The Venerable Fulton J. Sheen once said something similar. He said, "Even though we are God's chosen people, we often behave more like God's frozen people--frozen in our prayer life, frozen in the way we relate with one another, frozen in the way we celebrate our Faith." And that happens when we return to the sin and vice and fear that God desires to deliver us from. Pope Francis said something similar when he warned of how Christians due to fear of living out the Gospel can become “spiritual mummies”. Encased in tombs, inanimate, unenthusiastic.
So today is a powerful day to ask the Holy Spirit to show you how your sins or fears might be keeping you from bursting out of locked doors like St. Peter.
The Holy Spirit descended upon the Church to embolden us for the Gospel, and also to help purify us, like a fire, from our sins, vices, and earthly attachments.
And he does so, most radically, in the Sacrament of Confession. “Receive the Holy Spirit” t Lord commanded the apostles: “Whose sins you forgive are forgiven them, and whose sins you retain are retained.”
The prayer of absolution in Sacramental Confession echoes today’s Pentecost Gospel when the priest says, “God, the Father of mercies, through the Death and Resurrection of his Son has reconciled the world to himself and poured out the Holy Spirit for the forgiveness of sins.”
Frequent Confession is a powerful means of making our lives fertile soil for Spiritual Fruit to grow. It renews the covenant in us, it is one of the works of the Holy Spirit now, in the Church, to bring about fecundity and growth and life. Sacramental Confession is a Pentecost. Embrace Pentecost by embracing Confession. Please, don’t let fear keep you locked and frozen and mummified in your sins. But allow the Holy Spirit to revivify you and renew his Fire within you frequently, regularly.
Pope Francis himself pleaded with the Church to make good use of the Sacrament of Confession. He said, we cannot remove our sins by ourselves. Only God takes [our sin] away, only he by his mercy can make us emerge from the depths of our misery.
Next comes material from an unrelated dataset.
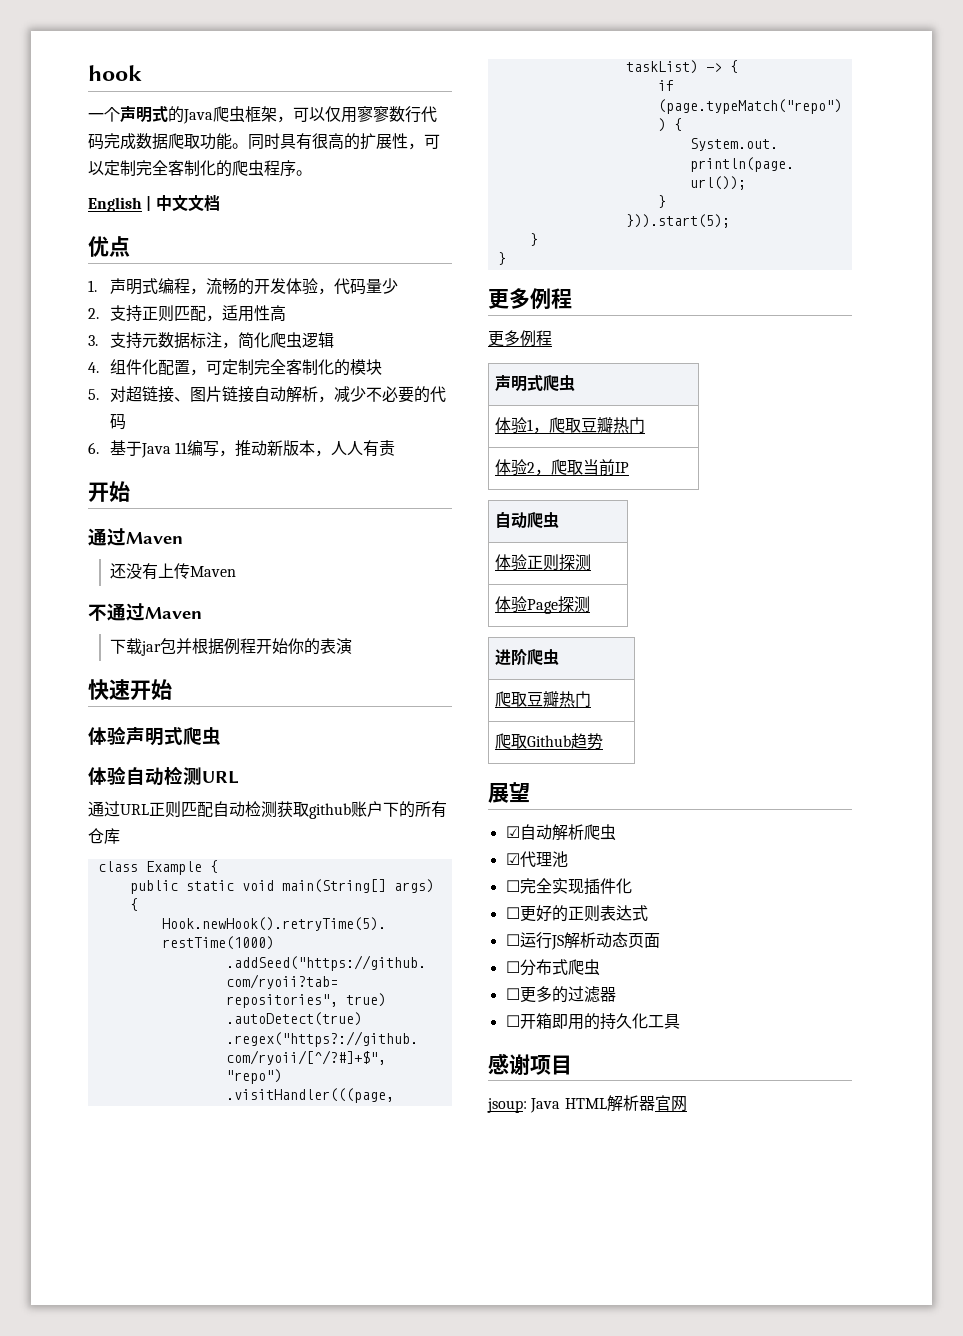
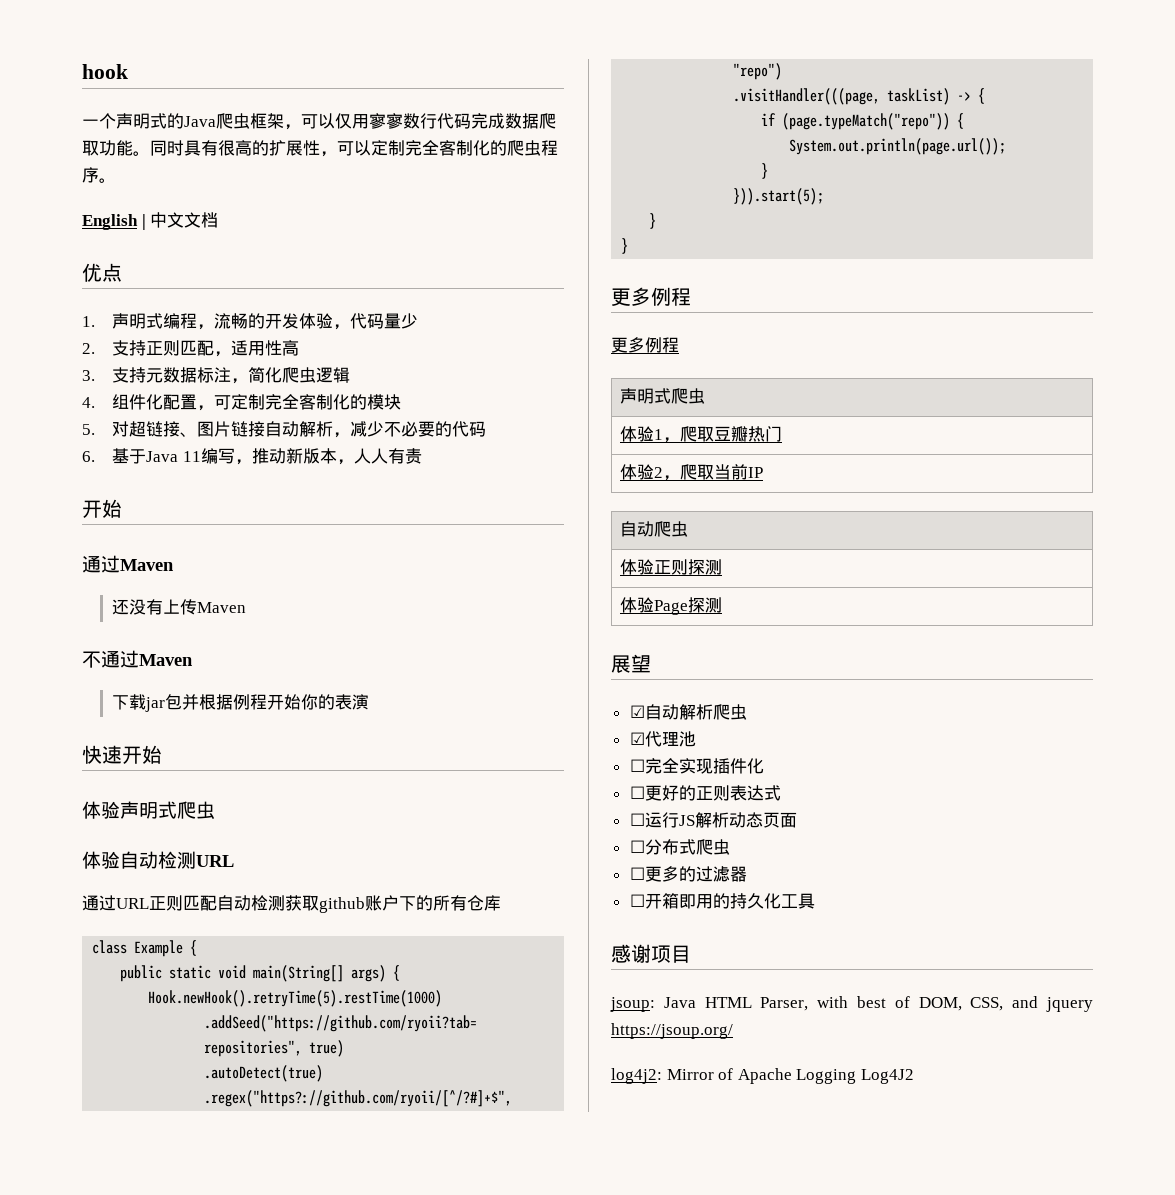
[495,648,560,666] [495,691,592,707] [495,733,604,750] // 进阶爬虫 // 爬取豆瓣热门 // 爬取Github趋势 -> (722, 605) none
[606,1095,687,1112] 解析器官网 -> [760,996,1093,1012] [611,1023,733,1039] [611,1068,914,1084] Parser, with best of DOM, CSS, and jquery https://jsoup.org/ // log4j2: Mirror of Apache Logging Log4J2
Like those disciples [who had run away from the cross and locked themselves in the upper room], we need to let ourselves be forgiven, to ask heartfelt pardon of the Lord. We need to open our hearts to being forgiven. Forgiveness in the Holy Spirit is the Easter gift that enables our interior resurrection. Let us ask for the grace to accept that gift, to embrace the Sacrament of forgiveness…Confession is the Sacrament of resurrection, pure mercy.” Whatever you are going through in life, there is always a desire for that "interior resurrection" that Holy Father speaks of of, to be lifted out of some misery, through the spirit. And that can happen when we make good use of Sacramental Confession.
Pentecost is the capstone of everything we've been celebrating from the beginning of Lent, through Easter: the forgiveness of sins is available to us through Christ. And Sacramental Confession renews that covenant in Christ's blood which forgives the sins we commit after baptism. It is good for us to go to Confession during Advent and Lent of course, but we have a long stretch of months before Advent, so make sure you get to confession regularly, in order for the Holy Spirit to remove some of those road blocks to God’s grace.
We’ve got work to do as God’s people, God’s work, and the fire of Pentecost needs to be emblazoned among us. So make use of Confession, and all the ways God wishes to kindle his life within you. Veni Sancte Spiritus. For the glory of God and salvation of souls.